Approximately 20% of the population suffers from Obstructive Sleep Apnea (OSA), a serious condition occurring when a person’s airway becomes blocked during sleep. Symptoms of OSA include snoring, disruptive breathing during sleep, moodiness and daytime sleepiness. Left untreated, OSA may increase your risk of death.
A recent study conducted by the Section of Endocrine Surgery at the University of Wisconsin School of Medicine and Public Health revealed a strong correlation between OSA and enlarged thyroid glands. It seems that when the thyroid glands are removed (a surgical procedure known as Thyroidectomy) many of the symptoms of OSA were reduced according to Doctor Rebecca Sippel, the study’s author.

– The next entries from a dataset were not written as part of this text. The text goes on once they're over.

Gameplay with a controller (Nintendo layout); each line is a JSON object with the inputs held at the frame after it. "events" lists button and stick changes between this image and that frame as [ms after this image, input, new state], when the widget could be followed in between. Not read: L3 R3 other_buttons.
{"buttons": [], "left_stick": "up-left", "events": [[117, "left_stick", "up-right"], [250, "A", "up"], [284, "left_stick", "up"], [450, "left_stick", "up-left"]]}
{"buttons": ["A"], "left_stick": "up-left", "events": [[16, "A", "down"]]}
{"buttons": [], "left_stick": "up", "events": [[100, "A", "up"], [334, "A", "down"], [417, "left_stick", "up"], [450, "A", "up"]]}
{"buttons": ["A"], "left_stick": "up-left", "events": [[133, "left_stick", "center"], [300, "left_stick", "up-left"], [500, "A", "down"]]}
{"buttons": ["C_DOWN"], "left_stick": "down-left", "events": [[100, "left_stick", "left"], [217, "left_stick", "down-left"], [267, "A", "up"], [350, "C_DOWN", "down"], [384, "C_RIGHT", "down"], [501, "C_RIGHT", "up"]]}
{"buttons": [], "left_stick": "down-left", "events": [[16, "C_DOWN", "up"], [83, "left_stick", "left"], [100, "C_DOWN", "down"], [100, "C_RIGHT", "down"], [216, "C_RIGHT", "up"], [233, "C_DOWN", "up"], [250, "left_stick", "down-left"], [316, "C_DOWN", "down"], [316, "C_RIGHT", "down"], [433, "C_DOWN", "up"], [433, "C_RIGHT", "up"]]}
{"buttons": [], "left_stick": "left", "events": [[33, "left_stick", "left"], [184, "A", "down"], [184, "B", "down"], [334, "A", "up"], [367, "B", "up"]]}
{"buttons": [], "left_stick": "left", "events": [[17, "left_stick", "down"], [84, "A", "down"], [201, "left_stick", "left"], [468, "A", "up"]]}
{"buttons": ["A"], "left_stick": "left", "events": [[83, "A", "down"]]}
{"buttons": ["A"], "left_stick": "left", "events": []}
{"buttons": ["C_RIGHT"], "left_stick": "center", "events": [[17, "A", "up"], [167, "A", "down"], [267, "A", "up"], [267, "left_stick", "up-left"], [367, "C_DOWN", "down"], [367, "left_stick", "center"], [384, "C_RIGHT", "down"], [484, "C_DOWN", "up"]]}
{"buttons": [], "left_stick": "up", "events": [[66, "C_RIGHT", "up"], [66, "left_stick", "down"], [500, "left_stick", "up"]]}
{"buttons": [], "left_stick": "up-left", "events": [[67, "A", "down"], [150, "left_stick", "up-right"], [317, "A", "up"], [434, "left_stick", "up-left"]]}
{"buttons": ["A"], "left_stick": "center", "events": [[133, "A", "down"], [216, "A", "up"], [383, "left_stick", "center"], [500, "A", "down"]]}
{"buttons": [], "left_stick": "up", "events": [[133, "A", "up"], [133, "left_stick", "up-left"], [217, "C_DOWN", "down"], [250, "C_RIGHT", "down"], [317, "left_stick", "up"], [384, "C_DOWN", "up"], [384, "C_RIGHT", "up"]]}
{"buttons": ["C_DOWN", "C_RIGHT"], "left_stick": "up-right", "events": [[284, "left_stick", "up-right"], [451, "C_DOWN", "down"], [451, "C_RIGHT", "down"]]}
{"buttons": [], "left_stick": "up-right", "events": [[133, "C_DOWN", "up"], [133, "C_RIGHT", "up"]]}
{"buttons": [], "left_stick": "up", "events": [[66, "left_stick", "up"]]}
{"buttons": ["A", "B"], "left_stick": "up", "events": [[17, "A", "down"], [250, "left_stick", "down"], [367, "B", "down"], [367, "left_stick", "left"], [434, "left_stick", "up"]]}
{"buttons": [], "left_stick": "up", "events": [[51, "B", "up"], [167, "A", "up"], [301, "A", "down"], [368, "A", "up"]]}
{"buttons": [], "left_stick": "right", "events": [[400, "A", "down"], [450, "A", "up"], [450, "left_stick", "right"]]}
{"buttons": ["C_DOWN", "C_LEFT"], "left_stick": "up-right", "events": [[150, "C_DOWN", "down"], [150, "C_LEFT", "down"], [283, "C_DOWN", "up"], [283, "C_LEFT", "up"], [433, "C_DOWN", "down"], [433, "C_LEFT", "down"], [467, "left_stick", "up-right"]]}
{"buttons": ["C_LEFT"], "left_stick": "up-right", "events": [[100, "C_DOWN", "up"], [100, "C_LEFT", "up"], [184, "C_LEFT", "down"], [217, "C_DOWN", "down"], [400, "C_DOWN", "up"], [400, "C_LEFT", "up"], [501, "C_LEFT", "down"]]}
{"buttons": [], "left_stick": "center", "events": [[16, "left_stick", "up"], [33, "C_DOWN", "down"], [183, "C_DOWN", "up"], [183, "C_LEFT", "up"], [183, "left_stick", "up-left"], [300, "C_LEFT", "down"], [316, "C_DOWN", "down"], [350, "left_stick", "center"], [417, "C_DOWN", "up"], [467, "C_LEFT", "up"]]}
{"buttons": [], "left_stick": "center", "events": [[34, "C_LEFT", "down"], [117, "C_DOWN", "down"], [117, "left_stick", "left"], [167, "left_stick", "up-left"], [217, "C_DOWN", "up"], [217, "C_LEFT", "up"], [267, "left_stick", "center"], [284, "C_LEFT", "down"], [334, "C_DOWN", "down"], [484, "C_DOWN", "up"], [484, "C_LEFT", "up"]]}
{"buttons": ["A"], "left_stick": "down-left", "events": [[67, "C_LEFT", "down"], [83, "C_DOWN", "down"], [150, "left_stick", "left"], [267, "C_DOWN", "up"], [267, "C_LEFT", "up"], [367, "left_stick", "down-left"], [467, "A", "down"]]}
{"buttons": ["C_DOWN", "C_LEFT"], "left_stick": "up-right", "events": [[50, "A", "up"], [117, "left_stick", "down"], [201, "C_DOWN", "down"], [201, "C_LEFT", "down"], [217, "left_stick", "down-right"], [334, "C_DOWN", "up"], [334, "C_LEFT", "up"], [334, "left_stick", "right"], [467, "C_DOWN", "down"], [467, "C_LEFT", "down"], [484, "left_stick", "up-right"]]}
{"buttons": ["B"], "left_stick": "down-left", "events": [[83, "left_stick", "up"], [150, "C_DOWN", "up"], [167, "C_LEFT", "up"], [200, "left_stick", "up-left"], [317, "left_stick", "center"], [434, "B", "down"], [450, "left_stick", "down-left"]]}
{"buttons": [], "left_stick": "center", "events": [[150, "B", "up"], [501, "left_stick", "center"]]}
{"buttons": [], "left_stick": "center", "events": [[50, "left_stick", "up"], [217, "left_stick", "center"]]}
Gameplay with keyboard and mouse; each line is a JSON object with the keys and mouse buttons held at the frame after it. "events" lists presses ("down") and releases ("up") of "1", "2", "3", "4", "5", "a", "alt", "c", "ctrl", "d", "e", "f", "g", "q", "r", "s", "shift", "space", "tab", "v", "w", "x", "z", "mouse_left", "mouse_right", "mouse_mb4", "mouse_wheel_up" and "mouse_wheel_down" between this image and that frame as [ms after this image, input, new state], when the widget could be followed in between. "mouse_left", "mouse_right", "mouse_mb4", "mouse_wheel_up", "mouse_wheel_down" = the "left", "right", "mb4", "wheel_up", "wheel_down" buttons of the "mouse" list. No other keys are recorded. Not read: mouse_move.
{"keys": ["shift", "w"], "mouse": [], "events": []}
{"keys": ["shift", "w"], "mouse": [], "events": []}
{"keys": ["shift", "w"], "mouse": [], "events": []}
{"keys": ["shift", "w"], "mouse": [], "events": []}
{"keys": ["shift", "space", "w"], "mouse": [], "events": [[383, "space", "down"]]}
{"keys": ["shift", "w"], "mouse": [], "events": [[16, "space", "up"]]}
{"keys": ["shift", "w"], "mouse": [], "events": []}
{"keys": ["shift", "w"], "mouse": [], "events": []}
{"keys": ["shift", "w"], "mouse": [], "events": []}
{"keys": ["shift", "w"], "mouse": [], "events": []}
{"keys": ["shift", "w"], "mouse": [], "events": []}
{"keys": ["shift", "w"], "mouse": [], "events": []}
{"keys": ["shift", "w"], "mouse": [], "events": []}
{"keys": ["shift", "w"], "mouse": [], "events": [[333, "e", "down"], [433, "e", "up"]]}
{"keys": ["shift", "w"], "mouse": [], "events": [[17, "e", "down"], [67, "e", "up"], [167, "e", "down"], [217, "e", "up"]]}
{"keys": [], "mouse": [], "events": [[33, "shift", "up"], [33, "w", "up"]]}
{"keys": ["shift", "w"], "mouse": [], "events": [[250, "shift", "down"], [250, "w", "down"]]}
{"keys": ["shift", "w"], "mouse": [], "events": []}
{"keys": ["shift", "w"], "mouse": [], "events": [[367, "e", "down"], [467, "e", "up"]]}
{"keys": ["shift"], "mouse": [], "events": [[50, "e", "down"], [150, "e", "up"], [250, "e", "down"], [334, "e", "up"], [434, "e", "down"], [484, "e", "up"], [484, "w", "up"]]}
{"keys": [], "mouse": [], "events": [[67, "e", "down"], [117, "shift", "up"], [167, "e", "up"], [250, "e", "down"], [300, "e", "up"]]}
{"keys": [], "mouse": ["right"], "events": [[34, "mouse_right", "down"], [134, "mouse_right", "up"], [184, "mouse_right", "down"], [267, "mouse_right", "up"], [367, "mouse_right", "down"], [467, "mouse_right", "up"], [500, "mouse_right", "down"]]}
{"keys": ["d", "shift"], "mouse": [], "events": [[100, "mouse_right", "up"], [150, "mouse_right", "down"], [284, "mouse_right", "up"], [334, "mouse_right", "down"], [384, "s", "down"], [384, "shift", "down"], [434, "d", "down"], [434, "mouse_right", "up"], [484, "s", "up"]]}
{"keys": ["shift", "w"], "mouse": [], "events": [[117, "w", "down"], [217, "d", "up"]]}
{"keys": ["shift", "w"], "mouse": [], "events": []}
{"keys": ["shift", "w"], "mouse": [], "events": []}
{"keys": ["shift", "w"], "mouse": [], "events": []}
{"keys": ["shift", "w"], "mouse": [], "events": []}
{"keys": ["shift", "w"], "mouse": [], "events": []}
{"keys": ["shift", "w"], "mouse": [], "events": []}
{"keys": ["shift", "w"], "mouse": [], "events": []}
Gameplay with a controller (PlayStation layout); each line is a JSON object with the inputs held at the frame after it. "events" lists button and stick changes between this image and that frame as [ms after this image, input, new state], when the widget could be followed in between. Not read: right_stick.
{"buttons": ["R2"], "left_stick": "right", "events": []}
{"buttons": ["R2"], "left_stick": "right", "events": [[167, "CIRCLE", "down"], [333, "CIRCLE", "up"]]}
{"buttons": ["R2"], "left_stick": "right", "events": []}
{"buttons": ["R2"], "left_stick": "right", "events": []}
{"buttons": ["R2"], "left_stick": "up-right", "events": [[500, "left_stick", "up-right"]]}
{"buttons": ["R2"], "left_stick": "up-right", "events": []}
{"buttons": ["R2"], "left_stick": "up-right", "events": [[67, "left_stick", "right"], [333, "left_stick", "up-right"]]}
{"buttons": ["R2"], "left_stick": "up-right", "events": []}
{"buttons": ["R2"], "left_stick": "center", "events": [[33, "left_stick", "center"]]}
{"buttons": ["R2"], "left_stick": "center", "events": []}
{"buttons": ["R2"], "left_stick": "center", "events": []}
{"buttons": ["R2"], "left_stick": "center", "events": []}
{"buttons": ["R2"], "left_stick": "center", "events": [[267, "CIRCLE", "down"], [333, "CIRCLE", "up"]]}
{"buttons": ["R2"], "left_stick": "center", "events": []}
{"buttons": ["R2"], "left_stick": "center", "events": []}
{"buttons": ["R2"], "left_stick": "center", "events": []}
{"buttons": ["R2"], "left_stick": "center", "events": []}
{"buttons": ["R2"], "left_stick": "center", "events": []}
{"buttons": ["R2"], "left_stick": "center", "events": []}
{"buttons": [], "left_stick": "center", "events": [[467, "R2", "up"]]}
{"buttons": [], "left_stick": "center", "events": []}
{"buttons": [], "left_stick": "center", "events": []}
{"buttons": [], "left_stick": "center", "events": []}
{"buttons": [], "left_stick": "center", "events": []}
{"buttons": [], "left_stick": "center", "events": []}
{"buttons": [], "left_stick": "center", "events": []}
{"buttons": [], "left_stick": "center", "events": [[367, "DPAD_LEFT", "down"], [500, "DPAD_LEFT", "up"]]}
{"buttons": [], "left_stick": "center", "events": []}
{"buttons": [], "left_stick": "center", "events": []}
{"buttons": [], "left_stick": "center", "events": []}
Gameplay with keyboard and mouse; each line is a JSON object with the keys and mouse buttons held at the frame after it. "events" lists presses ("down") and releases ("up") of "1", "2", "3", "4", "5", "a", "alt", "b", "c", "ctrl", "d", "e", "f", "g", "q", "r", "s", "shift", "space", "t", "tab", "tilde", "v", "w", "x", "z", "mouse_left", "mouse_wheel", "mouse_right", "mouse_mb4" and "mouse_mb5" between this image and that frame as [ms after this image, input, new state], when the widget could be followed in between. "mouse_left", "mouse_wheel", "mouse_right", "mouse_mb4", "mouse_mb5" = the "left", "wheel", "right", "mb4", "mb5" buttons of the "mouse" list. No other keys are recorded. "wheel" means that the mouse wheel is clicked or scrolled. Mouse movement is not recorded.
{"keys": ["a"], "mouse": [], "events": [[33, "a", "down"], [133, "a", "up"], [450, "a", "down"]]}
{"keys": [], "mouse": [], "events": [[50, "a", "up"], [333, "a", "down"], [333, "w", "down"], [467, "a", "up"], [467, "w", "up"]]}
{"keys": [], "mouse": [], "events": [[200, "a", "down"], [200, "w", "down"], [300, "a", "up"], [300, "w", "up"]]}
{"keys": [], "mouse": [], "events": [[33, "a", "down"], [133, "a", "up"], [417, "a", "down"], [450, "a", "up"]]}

Based on these findings, Dr. Sippel recommends that doctors treating patients with Obstructive Sleep Apnea check for an enlarged thyroid as a possible cause.
If you have any of the following symptoms of sleep apnea, you may want to ask your doctor to check the health of your thyroid:
People with OSA may experience:
• Irritability and impatience
• Sleepiness or tiredness while driving or working
• Falling asleep while reading or watching television
• Depression or hyperactivity in children.
Because the symptoms of Hypothyroidism and sleep apnea are so similar many patients are actually misdiagnosed. So make sure you get to the doctor if you think you have either Hypothyroidism or Obstructive Sleep Apnea!